Input data:
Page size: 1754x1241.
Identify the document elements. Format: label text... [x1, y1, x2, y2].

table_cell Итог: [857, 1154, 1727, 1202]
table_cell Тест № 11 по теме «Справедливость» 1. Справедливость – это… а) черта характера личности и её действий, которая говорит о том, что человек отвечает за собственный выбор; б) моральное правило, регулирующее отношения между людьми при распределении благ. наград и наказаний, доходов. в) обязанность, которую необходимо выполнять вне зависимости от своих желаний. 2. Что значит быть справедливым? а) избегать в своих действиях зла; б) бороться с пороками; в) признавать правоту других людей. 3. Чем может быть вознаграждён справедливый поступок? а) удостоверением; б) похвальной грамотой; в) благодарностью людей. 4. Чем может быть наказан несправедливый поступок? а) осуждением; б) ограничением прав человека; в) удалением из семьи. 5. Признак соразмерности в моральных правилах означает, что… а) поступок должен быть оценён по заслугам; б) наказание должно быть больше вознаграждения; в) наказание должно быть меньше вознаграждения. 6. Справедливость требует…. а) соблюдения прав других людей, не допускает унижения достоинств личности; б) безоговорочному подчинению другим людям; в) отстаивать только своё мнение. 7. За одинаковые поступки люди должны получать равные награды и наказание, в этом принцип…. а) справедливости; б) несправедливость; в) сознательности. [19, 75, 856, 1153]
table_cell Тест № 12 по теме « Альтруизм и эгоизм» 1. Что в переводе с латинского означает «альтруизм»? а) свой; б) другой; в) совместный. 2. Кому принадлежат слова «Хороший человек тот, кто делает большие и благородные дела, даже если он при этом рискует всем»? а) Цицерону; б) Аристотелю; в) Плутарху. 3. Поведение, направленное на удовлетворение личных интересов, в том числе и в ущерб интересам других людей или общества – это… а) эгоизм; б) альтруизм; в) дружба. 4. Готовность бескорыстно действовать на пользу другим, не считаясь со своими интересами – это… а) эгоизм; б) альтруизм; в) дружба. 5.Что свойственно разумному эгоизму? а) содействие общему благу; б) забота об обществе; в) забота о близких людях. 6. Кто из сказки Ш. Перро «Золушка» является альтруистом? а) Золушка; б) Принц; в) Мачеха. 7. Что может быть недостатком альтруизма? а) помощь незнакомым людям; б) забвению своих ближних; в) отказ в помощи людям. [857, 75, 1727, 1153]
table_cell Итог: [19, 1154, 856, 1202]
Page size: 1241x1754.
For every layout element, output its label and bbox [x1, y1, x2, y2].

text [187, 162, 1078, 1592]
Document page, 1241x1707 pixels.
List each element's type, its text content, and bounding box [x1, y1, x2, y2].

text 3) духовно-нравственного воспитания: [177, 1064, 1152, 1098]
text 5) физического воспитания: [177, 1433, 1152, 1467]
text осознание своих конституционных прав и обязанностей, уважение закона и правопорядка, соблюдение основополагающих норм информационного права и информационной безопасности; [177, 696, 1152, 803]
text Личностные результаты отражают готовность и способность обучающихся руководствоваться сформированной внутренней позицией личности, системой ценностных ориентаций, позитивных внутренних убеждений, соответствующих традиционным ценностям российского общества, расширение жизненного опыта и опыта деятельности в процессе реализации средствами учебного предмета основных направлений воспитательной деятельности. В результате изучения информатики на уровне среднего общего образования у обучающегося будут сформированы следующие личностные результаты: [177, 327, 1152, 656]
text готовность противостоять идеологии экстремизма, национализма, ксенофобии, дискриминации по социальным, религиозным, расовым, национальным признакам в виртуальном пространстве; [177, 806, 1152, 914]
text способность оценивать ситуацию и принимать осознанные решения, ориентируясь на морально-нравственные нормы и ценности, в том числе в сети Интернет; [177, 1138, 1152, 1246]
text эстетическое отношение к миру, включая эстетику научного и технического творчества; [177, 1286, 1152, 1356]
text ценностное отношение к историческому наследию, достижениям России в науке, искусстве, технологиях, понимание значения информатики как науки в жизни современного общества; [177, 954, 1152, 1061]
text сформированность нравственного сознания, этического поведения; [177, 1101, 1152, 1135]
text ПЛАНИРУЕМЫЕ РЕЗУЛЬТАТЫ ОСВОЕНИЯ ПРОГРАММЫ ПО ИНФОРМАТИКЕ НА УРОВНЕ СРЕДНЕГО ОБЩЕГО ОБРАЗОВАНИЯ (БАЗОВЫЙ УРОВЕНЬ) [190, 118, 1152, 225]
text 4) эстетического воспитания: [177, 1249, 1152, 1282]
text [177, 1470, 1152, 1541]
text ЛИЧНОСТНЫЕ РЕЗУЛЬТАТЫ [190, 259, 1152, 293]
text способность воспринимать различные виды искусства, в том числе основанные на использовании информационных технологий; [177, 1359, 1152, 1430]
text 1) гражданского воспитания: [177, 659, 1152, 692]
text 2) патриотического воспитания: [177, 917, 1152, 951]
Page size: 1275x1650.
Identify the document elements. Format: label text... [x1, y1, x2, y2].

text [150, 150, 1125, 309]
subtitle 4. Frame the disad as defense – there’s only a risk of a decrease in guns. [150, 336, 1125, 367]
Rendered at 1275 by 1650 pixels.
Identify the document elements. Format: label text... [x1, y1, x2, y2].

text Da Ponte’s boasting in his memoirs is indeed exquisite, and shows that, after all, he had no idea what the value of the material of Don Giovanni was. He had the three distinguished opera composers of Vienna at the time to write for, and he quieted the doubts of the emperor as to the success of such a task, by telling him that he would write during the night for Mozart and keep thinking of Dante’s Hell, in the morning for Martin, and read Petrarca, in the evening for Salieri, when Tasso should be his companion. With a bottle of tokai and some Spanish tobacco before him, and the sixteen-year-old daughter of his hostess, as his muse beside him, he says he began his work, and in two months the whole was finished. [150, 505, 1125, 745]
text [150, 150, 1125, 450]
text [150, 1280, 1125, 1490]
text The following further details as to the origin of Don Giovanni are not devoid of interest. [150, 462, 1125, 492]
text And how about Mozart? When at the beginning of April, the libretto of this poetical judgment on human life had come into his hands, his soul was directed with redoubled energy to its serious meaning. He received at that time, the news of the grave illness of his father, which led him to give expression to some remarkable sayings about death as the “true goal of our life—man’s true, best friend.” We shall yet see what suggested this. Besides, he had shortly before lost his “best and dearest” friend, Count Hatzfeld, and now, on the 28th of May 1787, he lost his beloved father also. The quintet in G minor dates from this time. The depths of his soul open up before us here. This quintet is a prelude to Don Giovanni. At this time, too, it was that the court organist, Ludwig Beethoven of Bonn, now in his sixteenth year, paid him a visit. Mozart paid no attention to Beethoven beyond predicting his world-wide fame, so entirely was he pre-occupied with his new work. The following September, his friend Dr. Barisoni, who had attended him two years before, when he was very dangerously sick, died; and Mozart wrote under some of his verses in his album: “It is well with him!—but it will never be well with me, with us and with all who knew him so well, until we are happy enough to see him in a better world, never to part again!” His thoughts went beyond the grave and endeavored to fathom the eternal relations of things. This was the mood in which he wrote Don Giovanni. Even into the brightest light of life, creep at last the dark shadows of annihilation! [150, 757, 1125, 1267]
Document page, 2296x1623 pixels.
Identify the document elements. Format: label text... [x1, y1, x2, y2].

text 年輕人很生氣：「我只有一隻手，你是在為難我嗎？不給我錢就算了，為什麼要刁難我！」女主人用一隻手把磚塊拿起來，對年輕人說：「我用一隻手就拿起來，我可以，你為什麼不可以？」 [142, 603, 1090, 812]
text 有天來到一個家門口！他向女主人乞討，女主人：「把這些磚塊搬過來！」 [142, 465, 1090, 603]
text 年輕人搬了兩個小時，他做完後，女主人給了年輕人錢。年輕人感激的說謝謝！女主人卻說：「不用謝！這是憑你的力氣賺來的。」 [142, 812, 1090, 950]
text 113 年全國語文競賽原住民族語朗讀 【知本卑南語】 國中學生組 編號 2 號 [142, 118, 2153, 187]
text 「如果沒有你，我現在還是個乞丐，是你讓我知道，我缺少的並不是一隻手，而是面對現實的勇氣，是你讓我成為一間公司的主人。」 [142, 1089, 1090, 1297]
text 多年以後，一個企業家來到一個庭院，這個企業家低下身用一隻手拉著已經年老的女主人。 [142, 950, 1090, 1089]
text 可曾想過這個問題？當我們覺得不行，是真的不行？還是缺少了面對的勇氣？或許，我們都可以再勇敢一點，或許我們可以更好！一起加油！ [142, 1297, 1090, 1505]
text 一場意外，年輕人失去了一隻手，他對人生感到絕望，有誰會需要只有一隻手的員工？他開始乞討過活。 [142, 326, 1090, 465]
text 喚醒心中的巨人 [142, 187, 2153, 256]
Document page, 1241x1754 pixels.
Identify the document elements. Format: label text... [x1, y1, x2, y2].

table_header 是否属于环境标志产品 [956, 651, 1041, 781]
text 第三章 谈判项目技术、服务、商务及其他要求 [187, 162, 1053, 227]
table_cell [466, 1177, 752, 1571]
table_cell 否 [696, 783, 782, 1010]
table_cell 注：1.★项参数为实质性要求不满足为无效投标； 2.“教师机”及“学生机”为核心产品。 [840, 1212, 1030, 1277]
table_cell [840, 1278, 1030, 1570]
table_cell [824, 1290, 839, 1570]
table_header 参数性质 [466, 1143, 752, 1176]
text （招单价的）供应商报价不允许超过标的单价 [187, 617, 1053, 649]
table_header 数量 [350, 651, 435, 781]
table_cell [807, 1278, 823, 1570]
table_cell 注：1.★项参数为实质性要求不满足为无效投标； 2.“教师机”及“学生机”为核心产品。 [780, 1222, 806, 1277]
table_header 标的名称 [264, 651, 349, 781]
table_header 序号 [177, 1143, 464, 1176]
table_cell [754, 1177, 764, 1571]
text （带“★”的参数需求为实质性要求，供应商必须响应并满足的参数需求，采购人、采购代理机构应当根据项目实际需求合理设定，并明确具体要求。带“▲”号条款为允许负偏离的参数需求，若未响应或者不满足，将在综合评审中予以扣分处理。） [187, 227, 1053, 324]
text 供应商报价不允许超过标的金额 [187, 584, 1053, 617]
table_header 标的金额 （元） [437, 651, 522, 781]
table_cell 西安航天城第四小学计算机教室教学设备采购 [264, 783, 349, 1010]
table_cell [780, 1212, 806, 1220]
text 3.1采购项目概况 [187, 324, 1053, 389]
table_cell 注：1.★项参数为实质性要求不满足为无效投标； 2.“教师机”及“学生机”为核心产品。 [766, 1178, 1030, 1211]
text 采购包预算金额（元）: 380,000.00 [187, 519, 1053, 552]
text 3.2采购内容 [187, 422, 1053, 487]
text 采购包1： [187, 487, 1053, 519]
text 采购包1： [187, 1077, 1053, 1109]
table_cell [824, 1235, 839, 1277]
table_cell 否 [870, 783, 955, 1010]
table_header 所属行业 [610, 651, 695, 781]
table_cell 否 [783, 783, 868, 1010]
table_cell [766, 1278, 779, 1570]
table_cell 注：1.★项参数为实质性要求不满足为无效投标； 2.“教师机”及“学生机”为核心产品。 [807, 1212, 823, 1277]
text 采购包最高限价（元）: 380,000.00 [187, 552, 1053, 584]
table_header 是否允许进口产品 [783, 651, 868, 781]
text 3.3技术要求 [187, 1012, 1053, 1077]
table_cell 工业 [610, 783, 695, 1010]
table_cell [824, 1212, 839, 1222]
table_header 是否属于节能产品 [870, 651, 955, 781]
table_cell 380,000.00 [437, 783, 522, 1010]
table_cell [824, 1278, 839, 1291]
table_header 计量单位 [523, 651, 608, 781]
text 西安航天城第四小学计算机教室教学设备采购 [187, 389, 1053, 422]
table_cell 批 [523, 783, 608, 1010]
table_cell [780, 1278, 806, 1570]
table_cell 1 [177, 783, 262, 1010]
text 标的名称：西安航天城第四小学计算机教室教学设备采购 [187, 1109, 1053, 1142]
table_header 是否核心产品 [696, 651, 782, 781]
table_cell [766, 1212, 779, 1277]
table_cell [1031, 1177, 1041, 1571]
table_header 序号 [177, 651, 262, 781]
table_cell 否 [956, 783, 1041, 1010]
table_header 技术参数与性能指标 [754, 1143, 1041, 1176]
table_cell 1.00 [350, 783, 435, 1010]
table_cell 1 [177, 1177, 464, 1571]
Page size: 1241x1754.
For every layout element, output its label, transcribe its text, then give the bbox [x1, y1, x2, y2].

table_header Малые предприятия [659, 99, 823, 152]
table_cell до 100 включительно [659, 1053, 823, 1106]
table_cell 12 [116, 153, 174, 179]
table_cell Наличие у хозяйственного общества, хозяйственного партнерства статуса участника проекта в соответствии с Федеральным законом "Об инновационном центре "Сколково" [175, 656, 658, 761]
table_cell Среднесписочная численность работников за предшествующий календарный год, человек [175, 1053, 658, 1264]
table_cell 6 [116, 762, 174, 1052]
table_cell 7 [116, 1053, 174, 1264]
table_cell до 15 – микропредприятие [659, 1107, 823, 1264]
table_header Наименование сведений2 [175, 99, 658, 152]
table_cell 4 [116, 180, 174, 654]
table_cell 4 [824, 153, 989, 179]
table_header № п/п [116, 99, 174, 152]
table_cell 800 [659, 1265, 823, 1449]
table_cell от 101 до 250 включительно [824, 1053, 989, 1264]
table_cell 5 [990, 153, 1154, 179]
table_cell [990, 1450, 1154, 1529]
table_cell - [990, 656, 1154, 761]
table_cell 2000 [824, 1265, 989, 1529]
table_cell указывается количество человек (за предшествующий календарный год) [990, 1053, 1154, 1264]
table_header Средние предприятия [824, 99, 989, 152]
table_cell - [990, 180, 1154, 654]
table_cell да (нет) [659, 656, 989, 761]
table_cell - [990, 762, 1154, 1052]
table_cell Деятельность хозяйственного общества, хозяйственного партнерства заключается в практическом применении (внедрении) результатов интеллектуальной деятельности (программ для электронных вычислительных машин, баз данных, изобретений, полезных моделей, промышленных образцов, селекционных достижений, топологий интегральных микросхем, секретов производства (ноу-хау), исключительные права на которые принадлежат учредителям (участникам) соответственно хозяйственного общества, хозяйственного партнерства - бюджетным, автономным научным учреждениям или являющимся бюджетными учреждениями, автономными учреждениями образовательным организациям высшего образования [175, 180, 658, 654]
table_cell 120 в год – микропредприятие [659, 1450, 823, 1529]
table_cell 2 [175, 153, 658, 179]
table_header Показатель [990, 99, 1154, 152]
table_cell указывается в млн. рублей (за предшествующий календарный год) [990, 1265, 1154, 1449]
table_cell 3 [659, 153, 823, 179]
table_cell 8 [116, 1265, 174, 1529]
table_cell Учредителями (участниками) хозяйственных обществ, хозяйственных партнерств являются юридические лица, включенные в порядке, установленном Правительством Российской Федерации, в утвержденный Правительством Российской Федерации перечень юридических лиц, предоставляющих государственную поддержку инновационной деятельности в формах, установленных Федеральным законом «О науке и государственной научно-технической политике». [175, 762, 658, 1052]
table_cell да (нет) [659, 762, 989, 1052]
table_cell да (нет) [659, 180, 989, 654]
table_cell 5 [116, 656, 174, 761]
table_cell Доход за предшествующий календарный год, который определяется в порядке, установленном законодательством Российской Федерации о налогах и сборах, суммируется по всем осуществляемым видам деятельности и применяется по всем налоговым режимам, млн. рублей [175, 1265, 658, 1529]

Job:
Print exactly the lines above from the one with "table_cell [824, 1212, 839, 1222]" to the one with "table_cell [766, 1212, 779, 1277]", including both.

Written answer:
table_cell [824, 1212, 839, 1222]
table_header 是否属于节能产品 [870, 651, 955, 781]
table_cell 380,000.00 [437, 783, 522, 1010]
table_cell [824, 1278, 839, 1291]
table_header 计量单位 [523, 651, 608, 781]
text 西安航天城第四小学计算机教室教学设备采购 [187, 389, 1053, 422]
table_cell 批 [523, 783, 608, 1010]
table_cell [780, 1278, 806, 1570]
table_cell 1 [177, 783, 262, 1010]
text 标的名称：西安航天城第四小学计算机教室教学设备采购 [187, 1109, 1053, 1142]
table_header 是否核心产品 [696, 651, 782, 781]
table_cell [766, 1212, 779, 1277]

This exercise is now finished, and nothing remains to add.